For a while I was planning on building my own branch hook but did not come around to do it, that is until last September. In late August, I was told that this would be the second year that I have to teach woodworking in the classrooms and not in the Woodshop. It wasn’t because of Covid, but rather because of the continuation of the major renovation of our school’s basement – where my shop is located. In my efforts to find a suitable project that could be realized in the classrooms (practically either whittling or chip carving) I remembered the branch hook and decided to give it a try.
The beauty of a branch hook as a gateway into woodworking is twofold: First, it is a straightforward, intuitive, and relatively easy woodworking shaping project that can be done with a simple whittling knife or a needle rasp (for the younger audience). And secondly, the first stage of this great project teaches the student how to true and flatten a surface and work precisely. While at first glance this might seem like a contradiction to the organic and whimsical latter part of the project, as I will show below it is, by all means, an integral and essential part of the process that is crucial for laying the foundation for good woodworking.
A branch hook takes its strength from the organic joint between a minor branch that veers sideways from the prime branch. A cross-section of the two (such as the one I drew on the blackboard for my students) demonstrates how the fiber/grain direction of the minor branch is integrated so well into the prime branch – which is the reason why the hook is so strong. I did not only explain this to my students – I also showed them how strong the joint is by hanging a heavy object on it.

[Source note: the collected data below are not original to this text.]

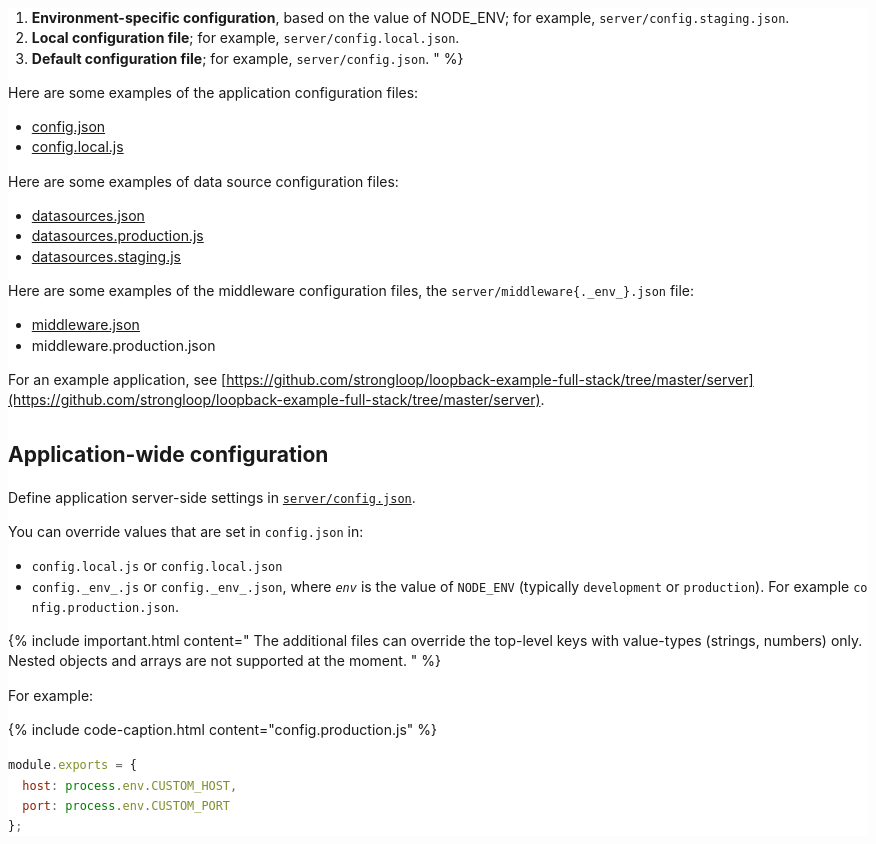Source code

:1.  **Environment-specific configuration**, based on the value of NODE_ENV; for example, `server/config.staging.json`.
2.  **Local configuration file**; for example, `server/config.local.json`.
3.  **Default configuration file**; for example, `server/config.json`.
" %}

Here are some examples of the application configuration files:

* [config.json](https://github.com/strongloop/loopback-example-full-stack/blob/master/server/config.json)
* [config.local.js](https://github.com/strongloop/loopback-example-full-stack/blob/master/server/config.local.js)

Here are some examples of data source configuration files:

* [datasources.json](https://github.com/strongloop/loopback-example-full-stack/blob/master/server/datasources.json)
* [datasources.production.js](https://github.com/strongloop/loopback-example-full-stack/blob/master/server/datasources.production.js)
* [datasources.staging.js](https://github.com/strongloop/loopback-example-full-stack/blob/master/server/datasources.staging.js)

Here are some examples of the middleware configuration files, the `server/middleware{._env_}.json` file:

* [middleware.json](middleware.json.html)
* middleware.production.json

For an example application, see [https://github.com/strongloop/loopback-example-full-stack/tree/master/server](https://github.com/strongloop/loopback-example-full-stack/tree/master/server).

## Application-wide configuration

Define application server-side settings in [`server/config.json`](config.json.html).

You can override values that are set in `config.json` in:

* `config.local.js` or `config.local.json`
* `config._env_.js` or `config._env_.json`, where _`env`_ is the value of `NODE_ENV` (typically `development` or `production`).
  For example `config.production.json`.

{% include important.html content="
The additional files can override the top-level keys with value-types (strings, numbers) only.
Nested objects and arrays are not supported at the moment.
" %}

For example:

{% include code-caption.html content="config.production.js" %}
```javascript
module.exports = {
  host: process.env.CUSTOM_HOST,
  port: process.env.CUSTOM_PORT
};
```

Then I displayed the pictures from the article and the book and handed over to them a few of the sample branches that I made.
I also gave them a printout of some of my branch hooks’ design drawings (I will show them next time). We talked about the many possibilities for finials and terminus (new words for them) that they can choose or develop themselves. I then asked them to choose a branch from my basket and told them to draw it on a sheet of paper. The drawing documenting exercise brings them closer to their branch topography and is in general a quick nature-drawing task that is always good for the hand and mind relationship.
Once the students finished drawing their branch I asked them to propose a design for the hook’s finial and terminus, which they illustrate near the drawing of their branch.
After this, I tell them that in order to allow the hook to register nicely against the flat surface of the wall or the door it will be hanging on we need to flatten its backside. My students flatten their branch’s back with a whittling knife or a rasp, and they use a straight edge (such as a rule) to indicate how well their work has progressed. I also mention to them that the flat surface of their bench can serve as a reference surface for flatness and when they have achieved two flat and coplanar surfaces on the back of the branch our truing work has been completed.
Once the back has been sufficiently flattened we continue to the next stage of creating the finials.